Status Update

Project Proposal

Summary

We are going to generate and optimize a 3D triangle mesh for point clouds. If we have enough time, our reach goal would be generating the point clouds will be generated using a Xbox Kinect. The computation will be done on an NVIDIA GPU.

Background

Computer graphics revolves around the central concept of meshes. These essentially graph-like structures allow for computation to be highly parallel because usually you want to do an operation over all vertices or all edges, etc. Our goal is to generate a mesh based off a list of vertices. To do this, we must first find the nearby ‘neighborhood’ for each vertex and then connect these nearby points together in a coherent, geometrically sound way. This idea of geometrically sound is more formally known as “manifold”. A manifold mesh is essentially a mesh that doesn’t have any holes in it, no internal faces, and no overlapping edges or parts of the mesh with zero area (a popular example of this error is two pyramids connected at a single point to form an ‘hourglass’). More simply, another definition is that every edge only has a max of two faces (aka triangles) coming off of it. Once we have created a mesh, we must then try to make it optimal! This was essentially the first homework for 15-462 with three operations: 1) subdivision, 2) edge flipping, and 3) edge collapsing. What the goal of these operations are is essentially to smooth out your graph and minimize how many vertices are connected together. Subdivision breaks up a vertex into multiple vertices (finer mesh = smoother), edge flipping can result in fewer connections between certain vertices, and edge collapsing can collapse multiple triangles together (you only need two triangles to represent a plane, no more!).

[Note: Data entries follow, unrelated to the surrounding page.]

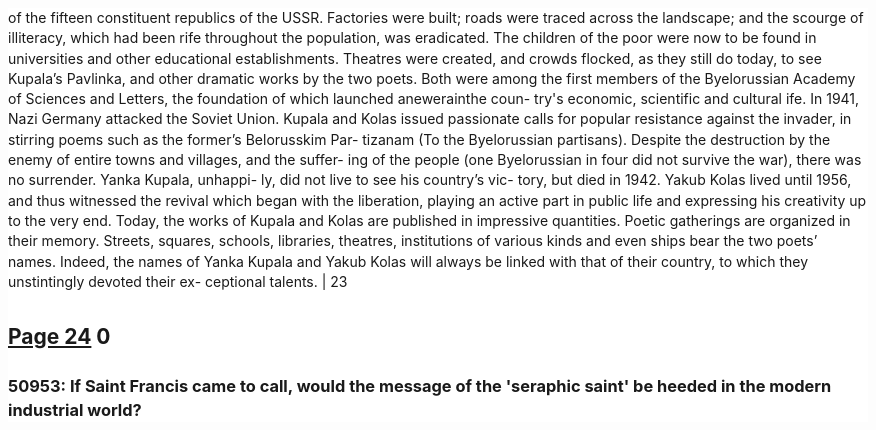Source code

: of the fifteen constituent republics of the 
USSR. Factories were built; roads were 
traced across the landscape; and the 
scourge of illiteracy, which had been rife 
throughout the population, was 
eradicated. The children of the poor were 
now to be found in universities and other 
educational establishments. Theatres 
were created, and crowds flocked, as they 
still do today, to see Kupala’s Pavlinka, 
and other dramatic works by the two 
poets. Both were among the first 
members of the Byelorussian Academy 
of Sciences and Letters, the foundation 
of which launched anewerainthe coun- 
try's economic, scientific and cultural 
ife. 
In 1941, Nazi Germany attacked the 
Soviet Union. Kupala and Kolas issued 
passionate calls for popular resistance 
against the invader, in stirring poems 
such as the former’s Belorusskim Par- 
tizanam (To the Byelorussian partisans). 
Despite the destruction by the enemy of 
entire towns and villages, and the suffer- 
ing of the people (one Byelorussian in 
four did not survive the war), there was 
no surrender. Yanka Kupala, unhappi- 
ly, did not live to see his country’s vic- 
tory, but died in 1942. Yakub Kolas 
lived until 1956, and thus witnessed the 
revival which began with the liberation, 
playing an active part in public life and 
expressing his creativity up to the very 
end. 
Today, the works of Kupala and Kolas 
are published in impressive quantities. 
Poetic gatherings are organized in their 
memory. Streets, squares, schools, 
libraries, theatres, institutions of various 
kinds and even ships bear the two poets’ 
names. Indeed, the names of Yanka 
Kupala and Yakub Kolas will always be 
linked with that of their country, to 
which they unstintingly devoted their ex- 
ceptional talents. | 
23

## [Page 24](074796engo.pdf#page=24) 0

### 50953: If Saint Francis came to call, would the message of the 'seraphic saint' be heeded in the modern industrial world?
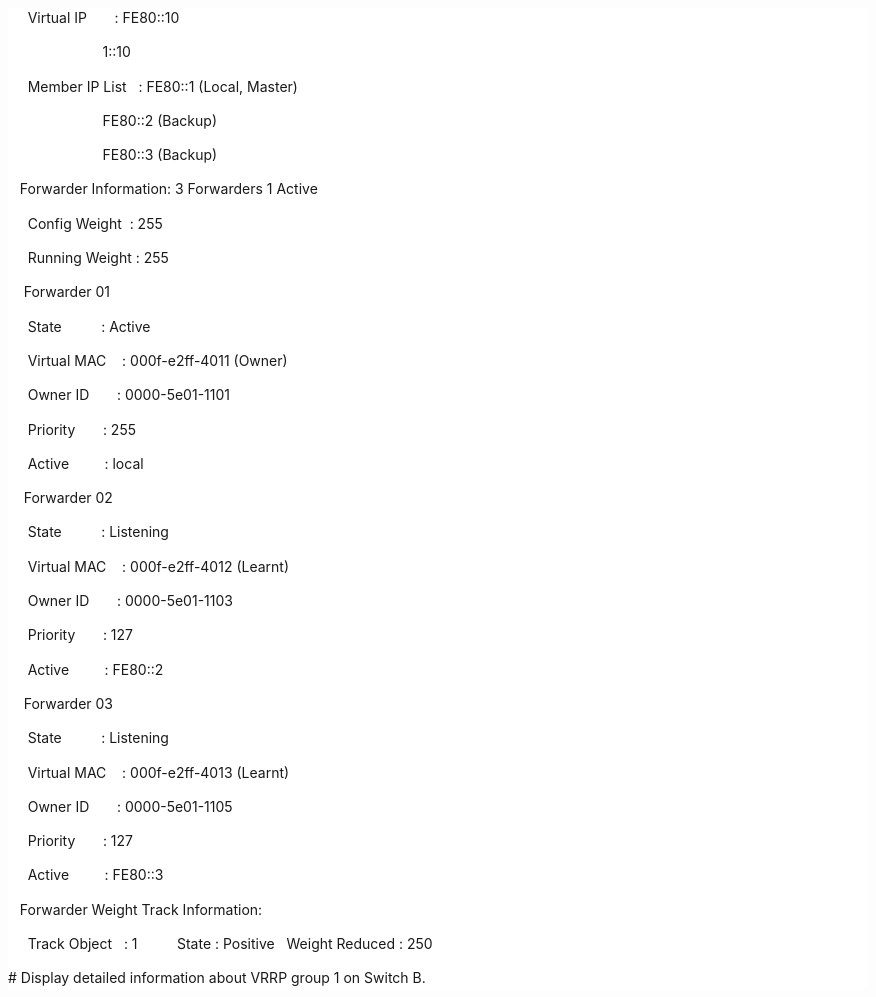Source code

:     Virtual IP       : FE80::10

                        1::10

     Member IP List   : FE80::1
(Local, Master)

                        FE80::2 (Backup)

                        FE80::3 (Backup)

   Forwarder Information: 3
Forwarders 1 Active

     Config Weight  : 255

     Running Weight : 255

    Forwarder 01

     State          : Active

     Virtual MAC    : 000f-e2ff-4011
(Owner)

     Owner ID       : 0000-5e01-1101

     Priority       : 255

     Active         : local

    Forwarder 02

     State          : Listening

     Virtual MAC    : 000f-e2ff-4012
(Learnt)

     Owner ID       : 0000-5e01-1103

     Priority       : 127

     Active         : FE80::2

    Forwarder 03

     State          : Listening

     Virtual MAC    : 000f-e2ff-4013
(Learnt)

     Owner ID       : 0000-5e01-1105

     Priority       : 127

     Active         : FE80::3

   Forwarder Weight Track
Information:

     Track Object   : 1          State : Positive   Weight Reduced : 250

\# Display detailed information about VRRP
group 1 on Switch B.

So what was described above is how to connect vertices based on nearest neighbor search and then improve the quality of your mesh based on a few atomic operations. This works if our point cloud is well defined. If we get to our reach goal of using the connect though, it is possible we may deal with bad point clouds! This idea of a ‘noisy’ mesh could be combatted by A) threshold how far away the nearest neighbor can be to detect ‘outlier’ points and B) use the aforementioned algorithm to smooth out bumpy surfaces by downsampling and then upsampling. That’s the rough idea of our approach! It is nicely segmented into three steps: 1) creation of mesh, 2) improvement of mesh, and 3) using kinect to generate a point cloud. How optimal #1 is determines how long #2 takes. Doing #1 in parallel requires a lot of communication between processes (imagine creating separate meshes and ‘gluing’ them together at their edges. Algorithms like nearest neighbor and noise reduction are highly parallelizable whereas connecting connecting vertices via edges is highly serial (although we could create multiple meshes and ‘glue’ them together at the end as previously stated.

The Challenge

There are a couple issues for this project. The first difficulty is with regards to memory. GPUs do not have a large amount of space, thus most of the data needs to be in DRAM (especially for large point clouds). The second and more difficult problem is generating partial meshes on different cores and combining them after computation. These two challenges go hand in hand, particularly if the initial point cloud is very large and we cannot completely compute all the sections of the point cloud in one go. We hope to learn how to deal with the memory constraint and improve performance (via load balancing) while keeping correctness.

Resources

Code: C++, Cuda, PCL libraries (optional: for point cloud generation and visualization)

Hardware: Microsoft Kinect (for capturing point clouds), Nvidia GPU (might be able to use the GHC servers)

We are planning on doing a triangle mesh. We will be doing more research on this, but Delaunay Triangulation is an option we are thinking about based on an initial search.

^ We will ideally find a paper for a rough outline of how to make sure we build a valid mesh.

^^ We would need access to a kinect as we do not have one ourselves.

Goals and Deliverables

The nice thing about our project is that it is implemented in steps. Step 1 is to find a way to display points and triangles on our screen (seeing as these are all solid figures, a simple rasterizer could either be found online or written based on old 15462 code). Step 2 is to generate the mesh based on a list of vertices (we expect this step to take the most time). Step 3 is improve the mesh using the operations described in background (Jordan has implemented these before and says they are highly parallelizable so this step should be easy). Step 4 is using a point cloud based off kinect. Before this step, we will just download obj meshes off the internet and delete their edges so that we are working with ideal meshes. Working with a point cloud shouldn’t be too much harder, it just might require correcting for error. Thus our milestones are these:

Basically, step 1 and 4 are the easy GUI steps, steps 2 and 3 are where the majority of the project will be, and steps 5 and 6 are cool things to visualize our project with if we have time.

Platform Choice

PCL is a very good library for point clouds and is already implemented in C++. We are very familiar with C++ and Cuda which will make our development speed faster. Microsoft Kinect is a great resource for capturing point clouds at medium distances. If we want to capture close range point clouds, we may want to choose a different depth camera (such as DepthSense from SoftKinectic).